[Stored data]
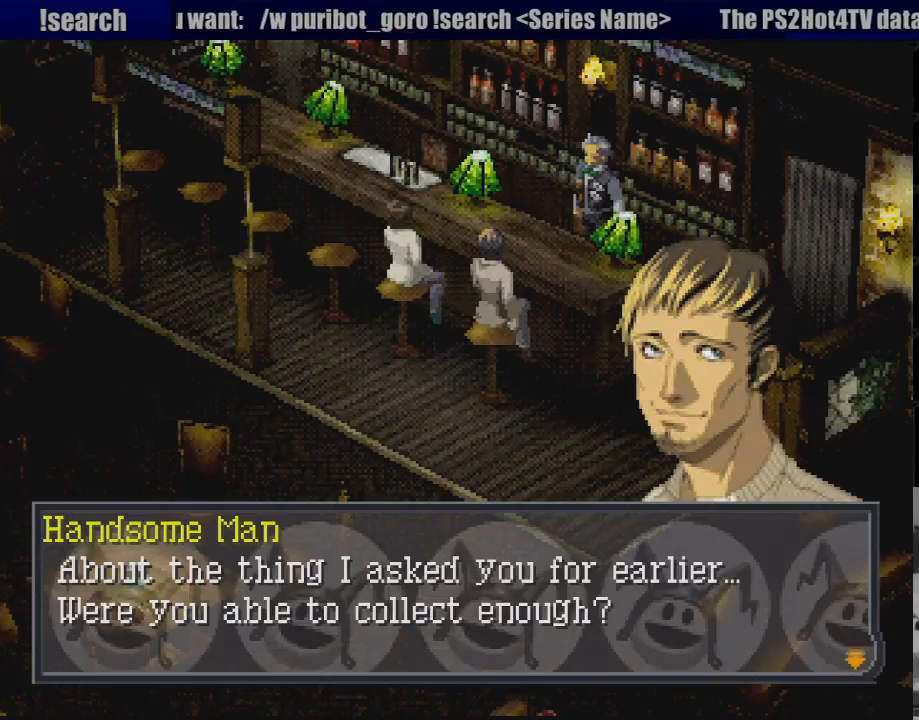
{"buttons": [], "events": []}
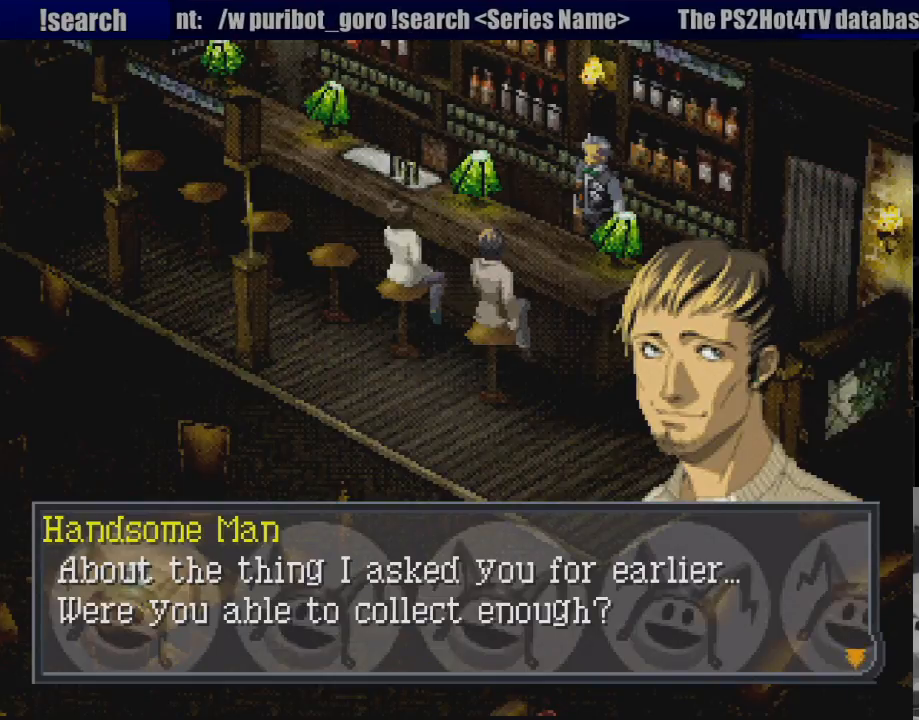
{"buttons": ["CROSS"], "events": [[483, "CROSS", "down"]]}
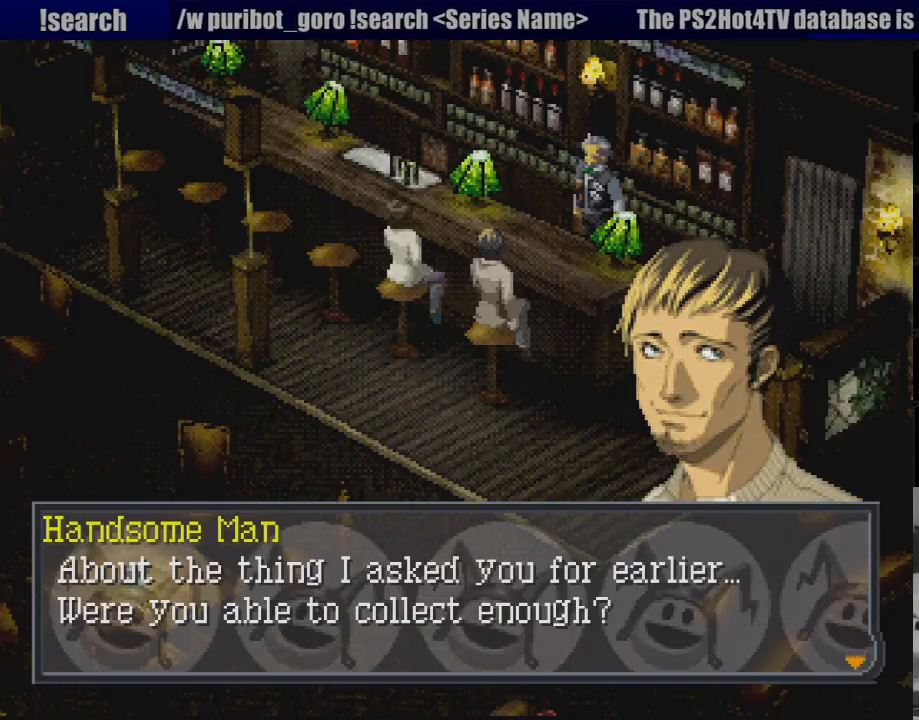
{"buttons": [], "events": [[150, "CROSS", "up"]]}
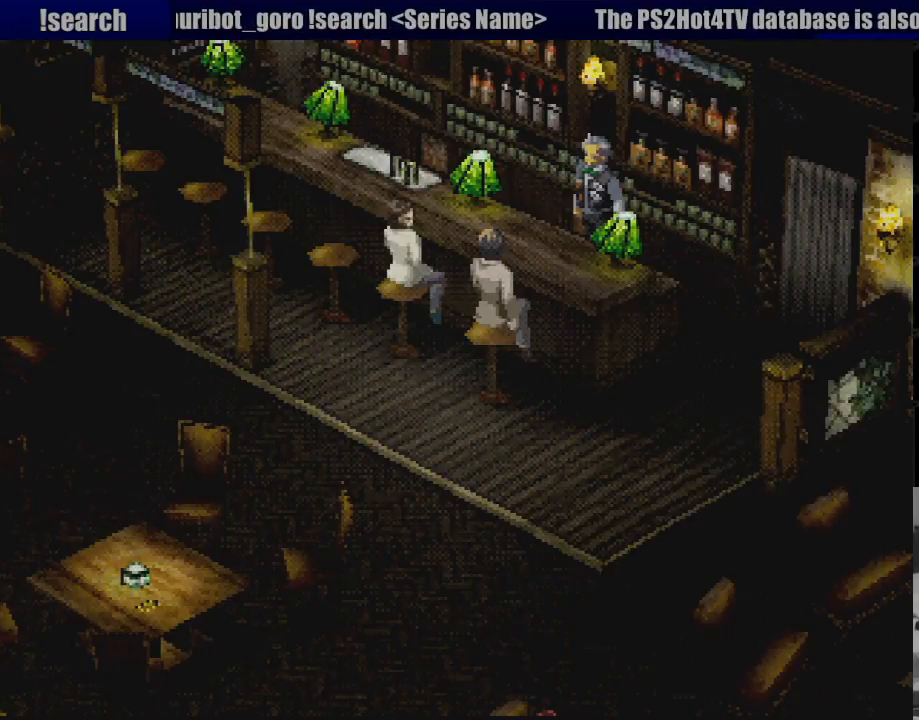
{"buttons": [], "events": []}
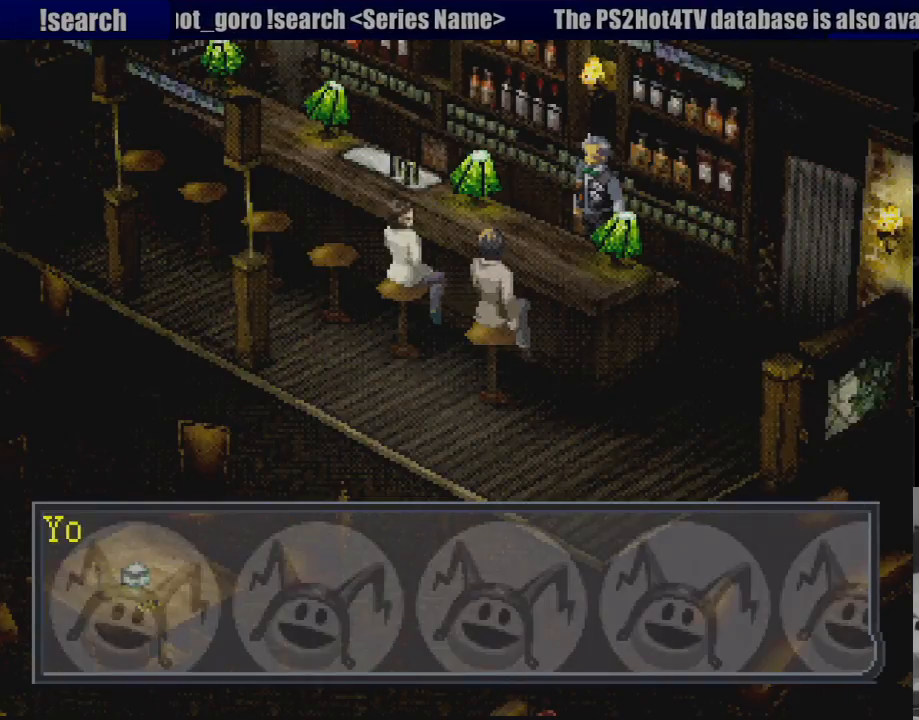
{"buttons": ["CROSS"], "events": [[383, "CROSS", "down"]]}
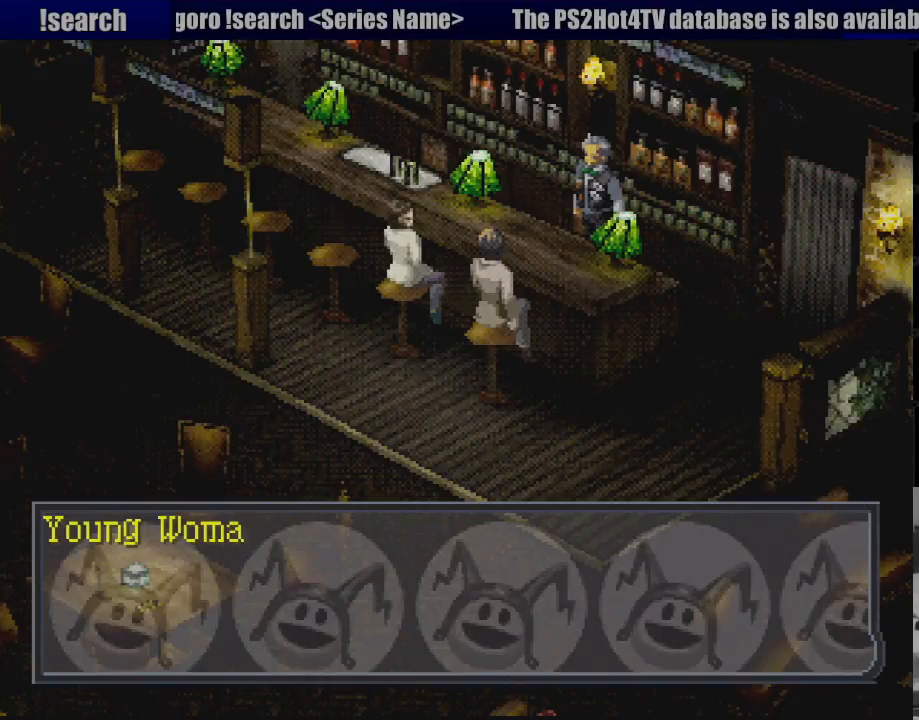
{"buttons": [], "events": [[50, "CROSS", "up"]]}
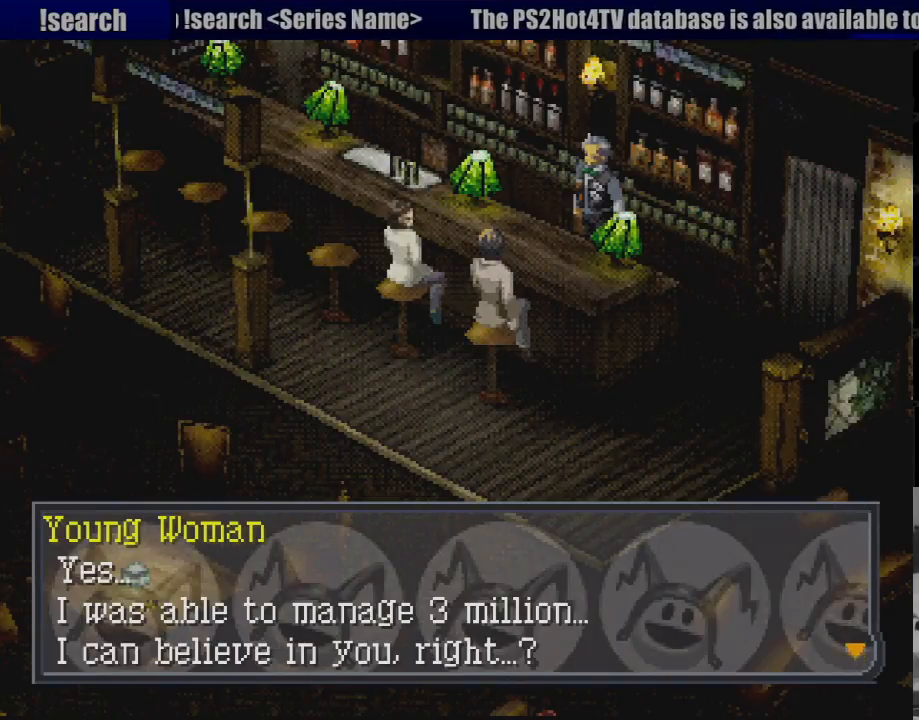
{"buttons": [], "events": []}
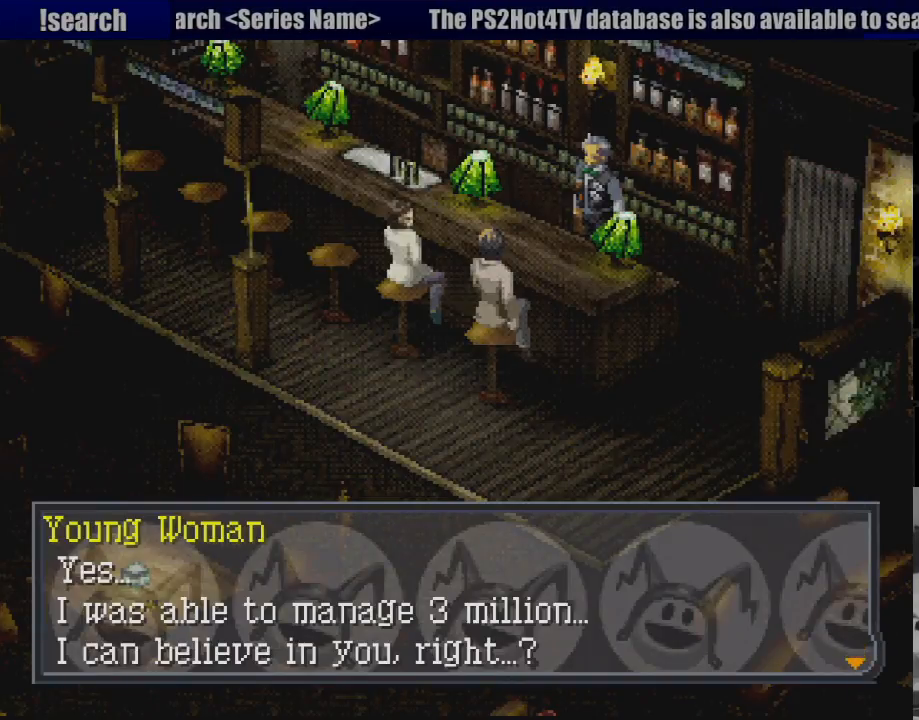
{"buttons": [], "events": []}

#### [Prompt]
The records above are to be restated word for word, excluding all pictures.

#### [Task output]
{"buttons": [], "events": []}
{"buttons": ["CROSS"], "events": [[483, "CROSS", "down"]]}
{"buttons": [], "events": [[150, "CROSS", "up"]]}
{"buttons": [], "events": []}
{"buttons": ["CROSS"], "events": [[383, "CROSS", "down"]]}
{"buttons": [], "events": [[50, "CROSS", "up"]]}
{"buttons": [], "events": []}
{"buttons": [], "events": []}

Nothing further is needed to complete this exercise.